Esto no debiera ser así; la sociedad española necesita un verdadero partido de izquierda que afronte honradamente problemas tan importantes como la desigualdad de la renta y otras desigualdades sociales, tema que está siendo objeto de estudio por parte de algunos de nuestros mejores historiadores económicos y del que nuestros cultos políticos no dan muestras de haberse percatado; la reforma de la educación, no en beneficio de sindicatos o de profesores, sino de la sociedad en su conjunto, siendo éste un problema sempiterno sobre el que disputan ferozmente la derecha y la izquierda y sobre el que han fracasado ambas; la lucha contra los monopolios, que son una lacra tradicional de la sociedad española y del sistema de mercado, y que merecería serio estudio por parte de un partido verdaderamente progresista; el problema de la vivienda, sobre el que Podemos, en su supina ignorancia, propone exactamente lo contrario de lo que sería recomendable; el problema del desempleo, cuya serie histórica muestra que aumenta cuando gobierna el PSOE y baja cuando está en la oposición. Hay que aclarar que todos estos problemas están interrelacionados y que por tanto deben ser atacados de manera conjunta, algo que nuestra izquierda también parece desconocer. Lo mismo que ocurre con la educación se da con la corrupción: ambos grandes partidos se acusan y ambos están tiznados como la sartén y el cazo. También se requiere una mejora radical de la ley electoral. Y por último, número uno en la lista de problemas, el del separatismo catalán y sus epígonos, tema sobre el que han fracasado también derechas e izquierdas, pero más gravemente, por su complicidad, las izquierdas.
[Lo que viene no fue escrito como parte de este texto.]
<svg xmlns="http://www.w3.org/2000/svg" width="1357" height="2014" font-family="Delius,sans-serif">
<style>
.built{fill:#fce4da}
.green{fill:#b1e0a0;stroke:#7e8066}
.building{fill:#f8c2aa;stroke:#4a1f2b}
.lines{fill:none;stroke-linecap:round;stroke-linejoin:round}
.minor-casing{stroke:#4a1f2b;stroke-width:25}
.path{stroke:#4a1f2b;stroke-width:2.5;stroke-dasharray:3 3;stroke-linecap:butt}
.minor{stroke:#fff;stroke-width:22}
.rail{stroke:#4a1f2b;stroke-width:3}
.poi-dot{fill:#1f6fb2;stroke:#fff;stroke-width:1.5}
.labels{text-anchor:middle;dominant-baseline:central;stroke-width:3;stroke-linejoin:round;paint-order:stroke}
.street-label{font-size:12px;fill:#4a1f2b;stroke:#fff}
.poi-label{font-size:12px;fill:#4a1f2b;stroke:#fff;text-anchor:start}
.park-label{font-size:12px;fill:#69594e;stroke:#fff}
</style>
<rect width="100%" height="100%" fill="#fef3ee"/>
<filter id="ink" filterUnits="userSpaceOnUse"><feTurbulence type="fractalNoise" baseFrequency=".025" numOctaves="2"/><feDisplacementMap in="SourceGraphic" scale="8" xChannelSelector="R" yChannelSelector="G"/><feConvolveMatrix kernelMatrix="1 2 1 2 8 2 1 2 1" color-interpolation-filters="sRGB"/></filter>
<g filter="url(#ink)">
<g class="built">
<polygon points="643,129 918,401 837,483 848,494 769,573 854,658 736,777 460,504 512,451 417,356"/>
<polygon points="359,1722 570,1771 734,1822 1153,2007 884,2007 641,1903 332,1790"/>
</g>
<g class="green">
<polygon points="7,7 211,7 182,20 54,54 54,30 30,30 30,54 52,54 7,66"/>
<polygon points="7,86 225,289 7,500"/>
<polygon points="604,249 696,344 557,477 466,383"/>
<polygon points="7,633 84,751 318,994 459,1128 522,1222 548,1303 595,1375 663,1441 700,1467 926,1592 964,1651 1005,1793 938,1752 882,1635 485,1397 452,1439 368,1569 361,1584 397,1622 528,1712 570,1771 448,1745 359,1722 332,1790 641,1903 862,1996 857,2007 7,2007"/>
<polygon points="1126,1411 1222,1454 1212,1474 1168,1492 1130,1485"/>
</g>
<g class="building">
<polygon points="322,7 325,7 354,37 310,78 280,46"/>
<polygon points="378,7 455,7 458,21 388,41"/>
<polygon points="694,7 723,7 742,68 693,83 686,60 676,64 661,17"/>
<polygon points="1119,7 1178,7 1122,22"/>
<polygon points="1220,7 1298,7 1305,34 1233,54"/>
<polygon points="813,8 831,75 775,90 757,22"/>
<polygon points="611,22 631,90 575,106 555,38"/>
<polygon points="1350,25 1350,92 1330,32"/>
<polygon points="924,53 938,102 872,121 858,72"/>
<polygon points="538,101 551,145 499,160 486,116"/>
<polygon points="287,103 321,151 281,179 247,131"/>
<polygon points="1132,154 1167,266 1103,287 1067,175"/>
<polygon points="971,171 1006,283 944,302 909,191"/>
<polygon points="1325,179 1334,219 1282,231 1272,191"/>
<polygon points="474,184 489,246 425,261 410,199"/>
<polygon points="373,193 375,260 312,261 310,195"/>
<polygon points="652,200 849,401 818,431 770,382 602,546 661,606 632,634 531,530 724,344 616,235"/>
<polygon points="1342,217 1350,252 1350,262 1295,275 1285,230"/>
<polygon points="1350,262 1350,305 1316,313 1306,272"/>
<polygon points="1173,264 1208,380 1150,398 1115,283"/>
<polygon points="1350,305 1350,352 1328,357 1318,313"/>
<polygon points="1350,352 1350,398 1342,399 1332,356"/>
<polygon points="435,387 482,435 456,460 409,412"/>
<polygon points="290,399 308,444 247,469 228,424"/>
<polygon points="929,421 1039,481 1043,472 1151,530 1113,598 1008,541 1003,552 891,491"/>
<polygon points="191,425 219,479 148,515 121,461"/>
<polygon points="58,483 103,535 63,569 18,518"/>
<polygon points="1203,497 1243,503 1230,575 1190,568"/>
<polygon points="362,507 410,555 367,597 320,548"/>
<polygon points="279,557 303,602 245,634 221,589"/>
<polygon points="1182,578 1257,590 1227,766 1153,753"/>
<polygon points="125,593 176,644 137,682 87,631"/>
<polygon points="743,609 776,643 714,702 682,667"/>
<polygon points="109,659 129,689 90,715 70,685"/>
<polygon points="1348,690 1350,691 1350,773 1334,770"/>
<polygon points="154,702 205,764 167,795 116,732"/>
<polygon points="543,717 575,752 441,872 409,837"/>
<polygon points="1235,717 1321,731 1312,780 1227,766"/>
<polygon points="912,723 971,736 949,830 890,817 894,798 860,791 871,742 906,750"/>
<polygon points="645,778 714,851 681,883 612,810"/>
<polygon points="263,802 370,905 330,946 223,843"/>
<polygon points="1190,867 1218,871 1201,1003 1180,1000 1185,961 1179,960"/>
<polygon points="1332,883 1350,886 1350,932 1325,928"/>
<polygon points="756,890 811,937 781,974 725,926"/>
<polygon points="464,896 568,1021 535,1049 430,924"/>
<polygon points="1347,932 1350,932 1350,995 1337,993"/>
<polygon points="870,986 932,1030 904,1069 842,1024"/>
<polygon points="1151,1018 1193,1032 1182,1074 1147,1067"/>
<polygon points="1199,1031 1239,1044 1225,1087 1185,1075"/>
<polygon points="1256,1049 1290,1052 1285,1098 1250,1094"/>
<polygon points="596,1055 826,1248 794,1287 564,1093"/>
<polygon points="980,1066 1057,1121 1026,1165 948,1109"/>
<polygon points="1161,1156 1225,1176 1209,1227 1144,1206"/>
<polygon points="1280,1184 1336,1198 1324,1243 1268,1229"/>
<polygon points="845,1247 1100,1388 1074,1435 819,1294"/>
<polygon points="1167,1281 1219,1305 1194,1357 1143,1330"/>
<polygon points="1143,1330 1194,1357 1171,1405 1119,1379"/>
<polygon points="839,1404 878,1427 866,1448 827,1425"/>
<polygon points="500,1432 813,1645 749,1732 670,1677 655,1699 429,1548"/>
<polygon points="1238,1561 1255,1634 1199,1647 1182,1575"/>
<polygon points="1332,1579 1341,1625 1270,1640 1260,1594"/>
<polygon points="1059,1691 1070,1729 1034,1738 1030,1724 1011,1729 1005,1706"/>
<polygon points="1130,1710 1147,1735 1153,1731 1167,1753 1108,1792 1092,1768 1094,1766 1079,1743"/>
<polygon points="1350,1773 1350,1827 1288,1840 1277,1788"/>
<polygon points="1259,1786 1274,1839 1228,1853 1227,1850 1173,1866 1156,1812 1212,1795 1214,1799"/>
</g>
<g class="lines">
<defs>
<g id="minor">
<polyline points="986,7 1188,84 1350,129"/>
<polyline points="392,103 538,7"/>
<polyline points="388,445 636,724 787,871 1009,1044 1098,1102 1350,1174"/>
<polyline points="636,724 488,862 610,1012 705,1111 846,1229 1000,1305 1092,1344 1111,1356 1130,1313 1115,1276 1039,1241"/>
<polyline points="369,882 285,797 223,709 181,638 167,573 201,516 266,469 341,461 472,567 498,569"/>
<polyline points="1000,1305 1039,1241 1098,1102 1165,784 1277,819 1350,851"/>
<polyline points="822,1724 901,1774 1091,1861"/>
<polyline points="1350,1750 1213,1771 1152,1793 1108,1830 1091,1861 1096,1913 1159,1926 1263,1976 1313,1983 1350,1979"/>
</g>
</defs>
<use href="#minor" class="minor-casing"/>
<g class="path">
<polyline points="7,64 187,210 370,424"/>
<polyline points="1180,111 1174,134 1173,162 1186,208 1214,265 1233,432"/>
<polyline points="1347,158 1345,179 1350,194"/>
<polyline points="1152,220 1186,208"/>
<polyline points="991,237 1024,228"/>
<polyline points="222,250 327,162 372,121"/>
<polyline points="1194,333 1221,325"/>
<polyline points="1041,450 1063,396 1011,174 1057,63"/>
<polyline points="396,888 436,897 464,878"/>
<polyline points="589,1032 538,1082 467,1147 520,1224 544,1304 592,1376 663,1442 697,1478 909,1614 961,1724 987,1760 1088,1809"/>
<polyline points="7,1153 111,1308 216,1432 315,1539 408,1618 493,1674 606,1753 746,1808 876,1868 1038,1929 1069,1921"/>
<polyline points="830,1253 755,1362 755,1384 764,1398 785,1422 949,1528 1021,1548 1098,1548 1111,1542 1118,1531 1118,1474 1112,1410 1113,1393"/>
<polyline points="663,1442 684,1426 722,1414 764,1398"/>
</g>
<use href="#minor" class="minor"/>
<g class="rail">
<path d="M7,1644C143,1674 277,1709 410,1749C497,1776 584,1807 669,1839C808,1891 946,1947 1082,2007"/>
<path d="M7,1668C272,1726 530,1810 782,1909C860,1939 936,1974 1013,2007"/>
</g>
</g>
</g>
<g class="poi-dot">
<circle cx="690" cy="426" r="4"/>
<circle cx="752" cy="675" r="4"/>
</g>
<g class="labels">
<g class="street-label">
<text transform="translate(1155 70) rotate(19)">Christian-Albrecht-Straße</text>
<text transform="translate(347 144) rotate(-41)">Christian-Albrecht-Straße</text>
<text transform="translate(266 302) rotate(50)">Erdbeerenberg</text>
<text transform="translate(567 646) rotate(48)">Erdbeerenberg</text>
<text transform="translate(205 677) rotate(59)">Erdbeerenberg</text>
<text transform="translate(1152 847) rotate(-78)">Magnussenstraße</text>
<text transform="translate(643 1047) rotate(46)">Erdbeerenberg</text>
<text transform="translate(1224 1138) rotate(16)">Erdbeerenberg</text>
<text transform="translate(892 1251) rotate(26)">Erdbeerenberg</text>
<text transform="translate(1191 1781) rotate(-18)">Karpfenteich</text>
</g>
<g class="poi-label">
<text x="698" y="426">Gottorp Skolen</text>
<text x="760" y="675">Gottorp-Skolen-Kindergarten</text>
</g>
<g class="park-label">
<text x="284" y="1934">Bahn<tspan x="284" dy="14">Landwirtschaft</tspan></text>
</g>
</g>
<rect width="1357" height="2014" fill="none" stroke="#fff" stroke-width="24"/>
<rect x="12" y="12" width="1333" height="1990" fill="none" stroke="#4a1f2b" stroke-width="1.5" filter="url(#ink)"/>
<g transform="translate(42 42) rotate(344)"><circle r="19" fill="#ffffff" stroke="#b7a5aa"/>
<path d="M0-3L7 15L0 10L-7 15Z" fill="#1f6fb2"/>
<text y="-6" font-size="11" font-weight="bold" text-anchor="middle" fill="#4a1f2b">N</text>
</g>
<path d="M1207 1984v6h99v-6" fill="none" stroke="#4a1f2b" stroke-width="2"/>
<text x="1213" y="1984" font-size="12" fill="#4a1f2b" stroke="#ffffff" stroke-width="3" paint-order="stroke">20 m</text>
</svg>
La sociedad española está necesitada de un verdadero partido socialista que se preocupe de los problemas de la sociedad y no exclusivamente de los de sus dirigentes. ¿Es probable que tal partido aparezca y encuentre apoyo? Me temo que no. ¡Triste España sin ventura…!
Gabriel Tortella, economista e historiador, prepara, con Gloria Quiroga, un libro sobre El nacionalismo en el siglo XXI.